Re: d-i kernel sound drivers selection in kernel-wedge
Frans Pop, le Tue 31 Mar 2009 12:23:26 +0200, a écrit :
> On Tuesday 31 March 2009, Samuel Thibault wrote:
> > Why are we providing framebuffer drivers for a graphical installer?
> > That's insane too. As I reported earlier the added size to the initrd
> > for sound+speech synthesizer is 2MB.
>
> Which is an increase by 1/6!
To be compared with the increase brought by the graphical installer.

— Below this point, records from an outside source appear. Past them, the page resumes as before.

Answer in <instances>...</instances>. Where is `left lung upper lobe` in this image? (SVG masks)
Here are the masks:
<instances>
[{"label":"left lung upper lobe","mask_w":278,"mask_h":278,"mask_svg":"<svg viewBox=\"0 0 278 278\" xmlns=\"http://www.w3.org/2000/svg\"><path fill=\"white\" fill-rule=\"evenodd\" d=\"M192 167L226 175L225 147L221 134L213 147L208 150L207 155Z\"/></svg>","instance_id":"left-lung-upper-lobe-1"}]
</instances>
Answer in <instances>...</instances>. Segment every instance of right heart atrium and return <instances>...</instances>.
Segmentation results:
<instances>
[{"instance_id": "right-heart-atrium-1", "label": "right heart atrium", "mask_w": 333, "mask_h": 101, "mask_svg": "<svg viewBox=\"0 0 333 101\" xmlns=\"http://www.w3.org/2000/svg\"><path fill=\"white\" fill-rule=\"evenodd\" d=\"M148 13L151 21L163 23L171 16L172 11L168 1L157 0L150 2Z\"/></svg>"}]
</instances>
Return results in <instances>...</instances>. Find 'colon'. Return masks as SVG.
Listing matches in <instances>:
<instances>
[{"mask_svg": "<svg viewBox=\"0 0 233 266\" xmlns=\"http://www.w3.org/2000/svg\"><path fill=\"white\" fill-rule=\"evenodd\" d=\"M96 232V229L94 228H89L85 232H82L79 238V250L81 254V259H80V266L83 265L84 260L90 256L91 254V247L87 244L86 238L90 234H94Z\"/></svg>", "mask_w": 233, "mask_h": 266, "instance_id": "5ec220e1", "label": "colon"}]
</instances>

> The main issue for me is that it makes a switch to using G-I as default
> less possible as it increases the memory usage for the "not enough memory
> to run the graphical installer, but can fall back to the newt frontend"
> use case.
Ok, I see that point.
> > > I also wonder for what languages this proposed change will add speech
> > > synthesis support.
> >
> > af, bs, ca, cs, cy, de, el, en, eo, es, es-la, fi, fr, fr-be, grc, hbs,
> > hi, hr, hu, hy, hy-west, id, is, it, jbo, ku, la, lv, mk, nl, no, pl,
> > pt, pt-pt, ro, ru, sk, sq, sr, sv, sw, ta, tr, vi, zh, zhy, zh-yue.
> >
> > At a quite low cost because the espeak synthesizer is not based on
> > samples, and the quality is not so bad.
>
> That's quite good coverage. I do miss Japanese and Korean though.
Ah indeed, I'm not aware of a speech synthesizer for them, though.
Does anybody on debian-accessibility know? I guess the reason is that
automatic reading of kanjis is very difficult, but since it is done for
chinese it should be doable for jp & ko.
> > I'm ok with separate accessibility images, but not with separate
> > accessibility CDs, because that's creating a ghetto.
>
> I would be against having an additional 14MB initrd on the regular CD
> images.
That wouldn't be 14MB as we do not even support reading the graphical
installer. That'd still be ~8MB yes.
> However, having a 2MB _incremental_ initrd that is chainloaded only if a
> specific boot option is selected would be acceptable, especially if other
> accessibility additions were moved there as well.
That would be an option indeed.
> Question is how syslinux supports it.
At worse I'd take the time to implement it.